SUPPLIED RECORDS:

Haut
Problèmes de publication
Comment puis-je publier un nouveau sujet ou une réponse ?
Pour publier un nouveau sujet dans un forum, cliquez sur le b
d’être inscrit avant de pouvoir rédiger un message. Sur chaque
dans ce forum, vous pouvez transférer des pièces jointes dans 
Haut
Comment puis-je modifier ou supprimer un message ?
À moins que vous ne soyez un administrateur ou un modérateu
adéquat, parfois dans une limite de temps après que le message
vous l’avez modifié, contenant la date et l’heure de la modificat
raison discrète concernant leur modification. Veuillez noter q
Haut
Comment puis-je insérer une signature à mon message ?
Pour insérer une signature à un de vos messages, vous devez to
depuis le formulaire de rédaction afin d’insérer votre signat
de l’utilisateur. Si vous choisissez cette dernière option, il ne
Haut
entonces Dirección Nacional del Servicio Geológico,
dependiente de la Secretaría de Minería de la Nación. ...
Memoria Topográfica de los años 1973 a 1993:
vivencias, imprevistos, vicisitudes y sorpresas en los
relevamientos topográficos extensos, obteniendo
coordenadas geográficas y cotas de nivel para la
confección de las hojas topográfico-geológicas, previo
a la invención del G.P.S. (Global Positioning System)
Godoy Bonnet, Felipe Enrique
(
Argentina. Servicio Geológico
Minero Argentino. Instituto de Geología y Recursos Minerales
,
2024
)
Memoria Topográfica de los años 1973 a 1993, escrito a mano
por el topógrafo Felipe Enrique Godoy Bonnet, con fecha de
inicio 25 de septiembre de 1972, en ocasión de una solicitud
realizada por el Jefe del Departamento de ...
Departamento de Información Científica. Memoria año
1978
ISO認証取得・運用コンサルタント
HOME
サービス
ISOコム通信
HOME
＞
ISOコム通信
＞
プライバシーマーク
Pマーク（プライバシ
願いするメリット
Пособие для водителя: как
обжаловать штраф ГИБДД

REQUIRED WORK:
Identify all lines in the records above with the word "Geológico".

ANSWER SECTION:
entonces Dirección Nacional del Servicio Geológico,
Argentina. Servicio Geológico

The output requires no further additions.